Мявшаяся, жавшаяся и кое-как совладавшая с собой, боярыня Феодора еле слышно произнесла:
– Прости, княгиня, бес попутал! При дочери моей, девице ещё, сказала ты тогда об удах, прости Господь, так я обозлилась! Прости, из-за дочери я разволновалась и посмела…
– Так что же, выходит, это я язык излишне распускаю? – улыбнулась Киликия, не отводя взгляда от женщины. Та задёргала головой, как будто бы отрицая, но очень уж нервно и угодливо.
– Нет, нет, княгиня! Просто дочь моя…
– Рано её ещё приглашать в нашу женскую? Или тебе и самой, всё-таки, неприятно было слышать то, что я говорю?
Феодора замолкла.
– Я поняла тебя, Феодора, - вздохнула Лика, хоть та ничего так и не произнесла, - я воспитана так, а ты – иначе. Это не повод нам с тобой ругаться и оговаривать друг друга. Дочь свою ты воспитываешь так, как считаешь нужным, и я при ней больше не скажу недозволенного. На том и забудем об этом, но коли повторится за моей спиной злой наговор – не спущу этого.
Боярыня едва не рухнула ей в ноги с благодарностями.
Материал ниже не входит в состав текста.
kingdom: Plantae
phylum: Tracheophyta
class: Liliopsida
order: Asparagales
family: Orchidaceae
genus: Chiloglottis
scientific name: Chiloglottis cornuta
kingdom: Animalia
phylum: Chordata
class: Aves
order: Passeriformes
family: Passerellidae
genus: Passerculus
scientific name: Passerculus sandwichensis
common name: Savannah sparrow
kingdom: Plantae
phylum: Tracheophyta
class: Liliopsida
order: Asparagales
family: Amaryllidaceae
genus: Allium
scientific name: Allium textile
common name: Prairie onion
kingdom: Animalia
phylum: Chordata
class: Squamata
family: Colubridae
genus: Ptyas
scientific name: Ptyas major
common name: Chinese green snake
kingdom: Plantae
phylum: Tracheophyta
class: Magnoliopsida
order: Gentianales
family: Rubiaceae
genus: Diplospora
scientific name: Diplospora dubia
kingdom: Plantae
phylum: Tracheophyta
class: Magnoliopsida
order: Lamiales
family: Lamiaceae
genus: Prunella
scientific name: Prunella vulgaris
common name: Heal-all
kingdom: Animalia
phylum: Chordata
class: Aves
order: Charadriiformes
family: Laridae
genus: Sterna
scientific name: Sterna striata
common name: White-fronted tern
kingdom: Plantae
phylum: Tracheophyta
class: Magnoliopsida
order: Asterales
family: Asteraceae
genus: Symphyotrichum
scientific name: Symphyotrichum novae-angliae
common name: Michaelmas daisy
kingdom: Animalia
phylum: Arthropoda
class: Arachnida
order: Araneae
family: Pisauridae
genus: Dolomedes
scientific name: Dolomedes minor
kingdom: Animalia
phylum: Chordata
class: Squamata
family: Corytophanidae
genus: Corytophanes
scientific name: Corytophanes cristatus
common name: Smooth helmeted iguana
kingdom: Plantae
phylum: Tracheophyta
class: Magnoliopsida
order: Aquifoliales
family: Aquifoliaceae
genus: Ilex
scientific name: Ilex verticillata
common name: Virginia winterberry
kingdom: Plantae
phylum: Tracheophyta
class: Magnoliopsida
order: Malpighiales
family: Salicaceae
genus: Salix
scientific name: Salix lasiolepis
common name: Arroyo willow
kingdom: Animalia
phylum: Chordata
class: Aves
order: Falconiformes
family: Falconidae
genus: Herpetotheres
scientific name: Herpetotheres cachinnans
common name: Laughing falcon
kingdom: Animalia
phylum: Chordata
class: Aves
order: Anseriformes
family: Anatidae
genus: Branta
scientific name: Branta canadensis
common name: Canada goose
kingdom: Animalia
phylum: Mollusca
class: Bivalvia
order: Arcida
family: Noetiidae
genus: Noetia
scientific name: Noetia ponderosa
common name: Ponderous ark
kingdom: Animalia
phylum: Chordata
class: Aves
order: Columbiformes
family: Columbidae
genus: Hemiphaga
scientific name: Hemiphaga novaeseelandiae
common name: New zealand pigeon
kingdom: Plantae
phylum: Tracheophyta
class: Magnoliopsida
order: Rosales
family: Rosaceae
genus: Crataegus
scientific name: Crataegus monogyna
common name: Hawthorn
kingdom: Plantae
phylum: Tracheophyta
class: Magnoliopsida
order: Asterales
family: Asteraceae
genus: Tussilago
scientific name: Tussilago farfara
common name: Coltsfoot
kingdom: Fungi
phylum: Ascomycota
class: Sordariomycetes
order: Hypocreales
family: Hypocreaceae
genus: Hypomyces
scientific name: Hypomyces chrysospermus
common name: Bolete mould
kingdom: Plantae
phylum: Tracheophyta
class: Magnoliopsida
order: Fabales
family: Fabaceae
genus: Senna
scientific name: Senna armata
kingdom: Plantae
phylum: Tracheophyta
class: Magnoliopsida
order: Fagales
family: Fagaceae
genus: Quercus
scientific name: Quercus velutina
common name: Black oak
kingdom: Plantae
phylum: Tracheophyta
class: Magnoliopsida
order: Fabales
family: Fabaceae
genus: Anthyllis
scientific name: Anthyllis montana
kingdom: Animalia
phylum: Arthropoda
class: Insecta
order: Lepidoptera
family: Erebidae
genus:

Конфликт был исчерпан, а о Киликии утвердилось мнение, как о доброй и мудрой хозяйке, так что каждая женщина стала приходить к ней за советом или делиться чем-то, не таясь и не умалчивая. Жаловались на мужей, не знали, как образумить детей, как поступить с челядинкой или имуществом. Впрочем, и челядь относили в основном к нему же, от чего Киликия пыталась переучать, объясняя, что раз уж приняли христианство, то по-христиански должны и всех людей считать равными. Каждый человек – живая душа, беден он или богат, безроден или знатен. Боярыни делали вид, что понимают и принимают, кивали, но спустя несколько дней вновь кричали на прислужниц, могли замахнуться на них рукой или вовсе не обращать на них внимание, как на безмолвную скотину. После замечаний Лики вздрагивали, крестились и спешили на службу в церковь, молясь о том, чтоб Господь послал им христианской добродетели. Уставая от невежества, непонимания, алчности, гордыни, зависти и злобности многих, кем приходилось себя окружат помимо приближённых по сердцу, добрых и верных людей, вроде Марии Старшей, Алова и его семьи, Киликия добиралась до супружеской кровати, захватывая с собой дочку, обнимала её и засыпала, мечтая поскорее дождаться весны.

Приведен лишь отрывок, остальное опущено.